(Source document):
····················
In monitoring how individual fire ants, each marked with a colored dot on their back, worked together to excavate a new tunnel, the researchers identified peculiar behaviors. Many of the ants remained idle, not actively working but rather lounging about the tunnel walls, while others did the majority of the work. Only 30% of the ants performed nearly 70% of the work at any given time. Others marched from the excavated tunnel to the nest's exit without carrying any excavated material. According to the scientists, these seemingly counterproductive social behaviors are the adaptive strategies that ants have developed to allow them to quickly and efficiently excavate within their crowded nests.
"This is a traffic problem, and what the ants seem to be trying to do is keep the traffic flowing well. These strategies of giving up and reversing, or just not working at all tend to prevent large clusters or dissolve them pretty quickly," said Goldman.
The advantages of these adaptive behaviors were confirmed in computational and robot models where they could be manipulated as variables to see their effects on excavation performance. In simulations where each ant aggressively excavated, the tunnels quickly clogged. When each ant was allowed a small chance to decide to give up or remain idle, traffic flow improved.
According to Goldman, the ants have it all figured out. "We found that the optimal distribution, which the simulation converged on pretty quickly, was the one that looked a lot like the ants," he said.
The adaptive social behaviors of ants identified in the study offer some principal rules or guidelines which may one day help future teams of robots work effectively together to accomplish similar tasks. By learning from one another, large groups of robots could communicate with one another to collectively decide the conditions for optimal traffic flow considering the task at hand. Figuring out how to do this remains an active question, said Goldman, one that could be solved by a deeper understanding of how each ant makes decisions about whether to work, give up or remain idle in the context of the group's goals.
"It seems insane to want to study how ants collectively move around in tunnels," said Goldman. "They tell you interesting things about nature, such as the evolution of social behaviors, and in that I think there are potential solutions for our engineering friends to make devices that have real benefits."
····················
(Assigned task 1): According to the fire ant passage, what options does each ant choose among when it decides how to act in the context of the group's goals?
(Assigned task 2): Copy the fire ant passage from "In monitoring how" up to and including "their crowded nests.".
The listing that comes next is separate material, unrelated to the fire ant passage.

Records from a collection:
····················
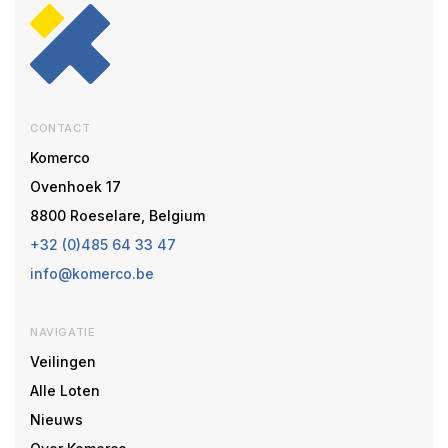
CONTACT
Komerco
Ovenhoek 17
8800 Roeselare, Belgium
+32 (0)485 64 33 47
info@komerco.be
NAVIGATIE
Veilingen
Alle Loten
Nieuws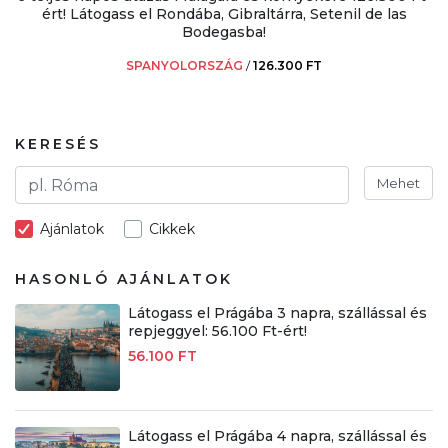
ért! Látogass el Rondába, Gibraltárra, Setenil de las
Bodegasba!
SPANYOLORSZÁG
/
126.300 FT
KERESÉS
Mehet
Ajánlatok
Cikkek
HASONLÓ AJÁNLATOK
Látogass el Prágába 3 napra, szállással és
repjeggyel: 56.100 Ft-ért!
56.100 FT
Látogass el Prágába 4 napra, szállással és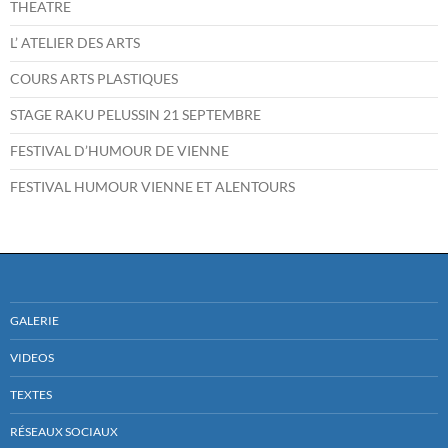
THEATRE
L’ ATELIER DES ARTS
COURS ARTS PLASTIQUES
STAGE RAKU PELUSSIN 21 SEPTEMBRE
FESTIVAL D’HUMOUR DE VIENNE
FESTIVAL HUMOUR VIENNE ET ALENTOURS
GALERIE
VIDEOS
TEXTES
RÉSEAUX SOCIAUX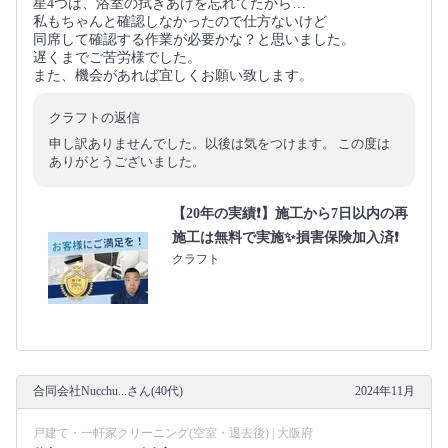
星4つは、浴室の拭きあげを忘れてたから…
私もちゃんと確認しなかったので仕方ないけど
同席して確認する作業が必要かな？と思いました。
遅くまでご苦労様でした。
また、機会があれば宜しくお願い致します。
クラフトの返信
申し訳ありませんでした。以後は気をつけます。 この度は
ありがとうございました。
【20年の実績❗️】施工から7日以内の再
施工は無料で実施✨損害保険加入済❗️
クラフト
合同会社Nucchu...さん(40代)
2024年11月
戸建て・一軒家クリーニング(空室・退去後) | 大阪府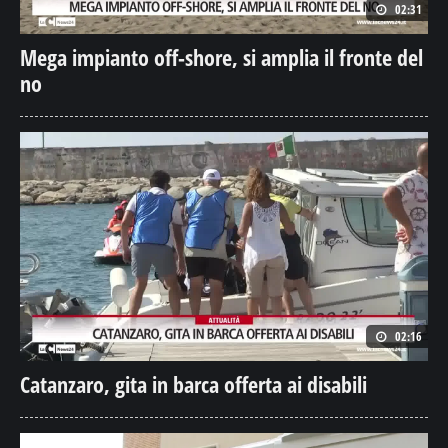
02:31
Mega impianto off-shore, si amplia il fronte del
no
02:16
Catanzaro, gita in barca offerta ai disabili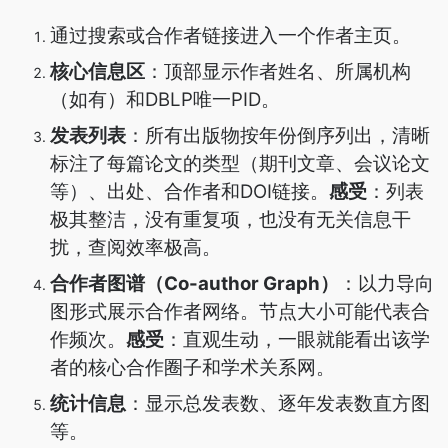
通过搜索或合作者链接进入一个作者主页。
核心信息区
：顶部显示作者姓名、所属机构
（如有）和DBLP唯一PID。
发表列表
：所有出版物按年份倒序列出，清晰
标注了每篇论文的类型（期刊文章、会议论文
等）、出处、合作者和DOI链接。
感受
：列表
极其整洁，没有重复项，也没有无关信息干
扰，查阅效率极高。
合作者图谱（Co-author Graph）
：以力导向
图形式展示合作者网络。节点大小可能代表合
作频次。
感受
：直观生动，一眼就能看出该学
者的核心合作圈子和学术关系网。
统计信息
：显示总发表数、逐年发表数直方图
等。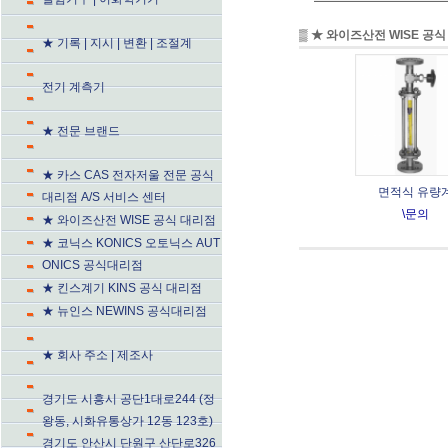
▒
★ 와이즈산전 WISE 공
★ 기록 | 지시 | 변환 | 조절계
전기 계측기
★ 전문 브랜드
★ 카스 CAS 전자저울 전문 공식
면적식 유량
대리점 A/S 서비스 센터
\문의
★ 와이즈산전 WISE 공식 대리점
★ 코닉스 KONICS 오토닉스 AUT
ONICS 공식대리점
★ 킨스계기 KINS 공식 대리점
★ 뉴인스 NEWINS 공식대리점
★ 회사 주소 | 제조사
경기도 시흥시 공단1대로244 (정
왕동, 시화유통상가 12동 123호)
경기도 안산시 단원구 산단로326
····················
(Problem solution 1):
- work
- give up
- remain idle

(Problem solution 2):
In monitoring how individual fire ants, each marked with a colored dot on their back, worked together to excavate a new tunnel, the researchers identified peculiar behaviors. Many of the ants remained idle, not actively working but rather lounging about the tunnel walls, while others did the majority of the work. Only 30% of the ants performed nearly 70% of the work at any given time. Others marched from the excavated tunnel to the nest's exit without carrying any excavated material. According to the scientists, these seemingly counterproductive social behaviors are the adaptive strategies that ants have developed to allow them to quickly and efficiently excavate within their crowded nests.